Il Denver Summit deve ancora esordire in National Women’s Soccer League e ha già acquistato giocatrici di grandissimo talento, valore ed esperienza. Mentre le tifose e i tifosi della Juventus restano all’erta per vedere se e quando verrà ufficializzato l’ingaggio di Pauline Peyraud-Magnin tra i pali, un Reel pubblicato dalla Società ha finalmente sciolto i dubbi riguardo a un arrivo monstre che non ci si sarebbe mai aspettati: anche Lindsey Horan Heaps farà parte dell’organico della formazione del Colorado.
In un altro Reel su Instagram, stavolta sponda Lione, è la stessa calciatrice ad annunciare, con le lacrime agli occhi e un pizzico di malinconia, che a fine stagione lascerà la squadra francese per ritornare negli Stati Uniti. Dal video si evince che una delle motivazioni principali è legata alla sua famiglia, a suo marito, di base in Colorado. La fuoriclasse del Lione e della Nazionale statunitense ritornerà dunque nello Stato in cui è nata, cresciuta e ha mosso i primi passi nel mondo del calcio.
L’affetto nei suoi confronti non ci ha messo molto ad arrivare: nei giorni scorsi i maxischermi di Denver hanno raffigurato la giocatrice nella notte illuminata della città, resa ancora più splendente dalla presenza di una campionessa come lei.
«Sono davvero entusiasta di tornare a casa, in Colorado, e diventare una nuova calciatrice del Denver Summit. Questo Club rappresenta qualcosa di speciale e non soltanto per il campionato: è speciale per questa comunità e per le successive generazioni di calciatrici che crescono in queste zone. Al momento sono intenzionata a portare a termina la mia stagione al Lione facendo bene, e non vedo l’ora di cominciare questo prossimo capitolo a Denver in estate», queste le parole di Heaps ai microfoni ufficiali della Società. Il Lione è la sua priorità, in questo momento, e poi il suo nuovo Club rimarrà tale fino al 2029, la data in cui il suo contratto volgerà a termine.

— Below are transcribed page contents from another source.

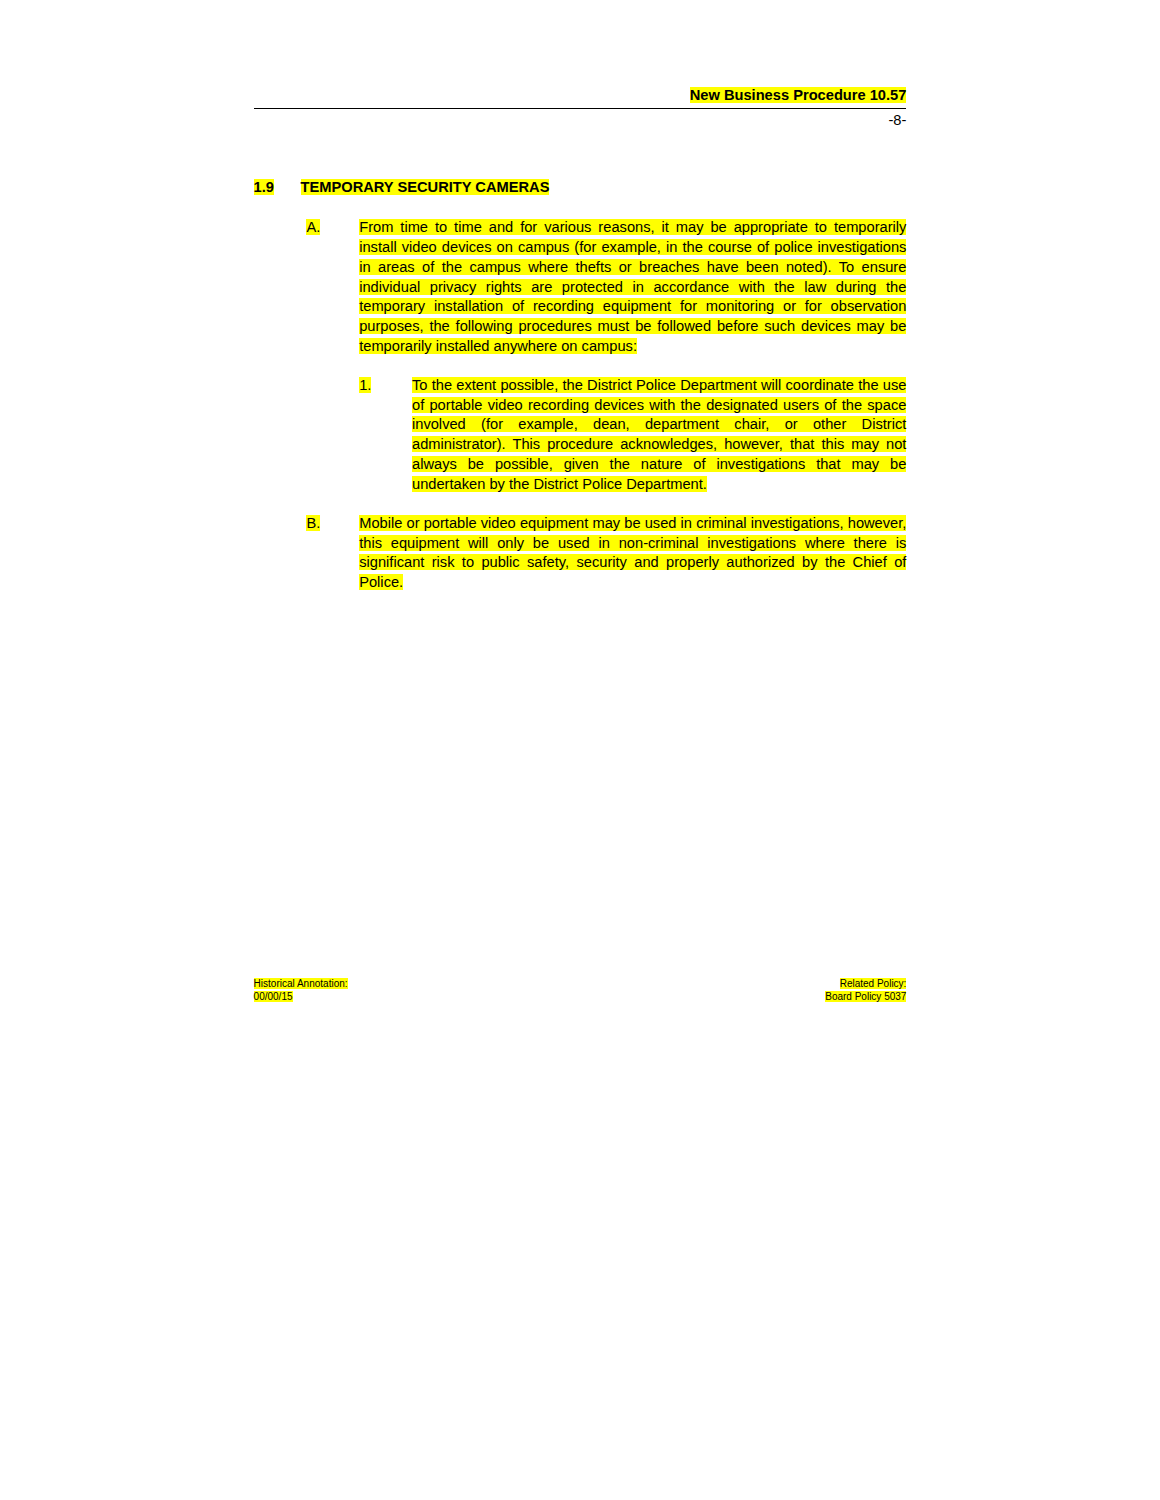New Business Procedure 10.57
-8-
1.9 TEMPORARY SECURITY CAMERAS
A. From time to time and for various reasons, it may be appropriate to temporarily install video devices on campus (for example, in the course of police investigations in areas of the campus where thefts or breaches have been noted). To ensure individual privacy rights are protected in accordance with the law during the temporary installation of recording equipment for monitoring or for observation purposes, the following procedures must be followed before such devices may be temporarily installed anywhere on campus:
1. To the extent possible, the District Police Department will coordinate the use of portable video recording devices with the designated users of the space involved (for example, dean, department chair, or other District administrator). This procedure acknowledges, however, that this may not always be possible, given the nature of investigations that may be undertaken by the District Police Department.
B. Mobile or portable video equipment may be used in criminal investigations, however, this equipment will only be used in non-criminal investigations where there is significant risk to public safety, security and properly authorized by the Chief of Police.
Historical Annotation:
00/00/15
Related Policy:
Board Policy 5037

La sua è una scelta che va oltre il denaro, come troppo poco spesso si vede nel calcio moderno: la famiglia, le proprie radici, l’occasione di difendere i colori di una squadra tutta nuova fondata nello Stato in cui ci si è innamorate del calcio e si è scelto di trasformarlo in un lavoro. La trentunenne statunitense sarà tra le giocatrici di maggiore esperienza della squadra, che giorno dopo giorno diventa sempre più interessante e da tenere d’occhio. Che sia la nuova underdog del campionato? Si saprà presto.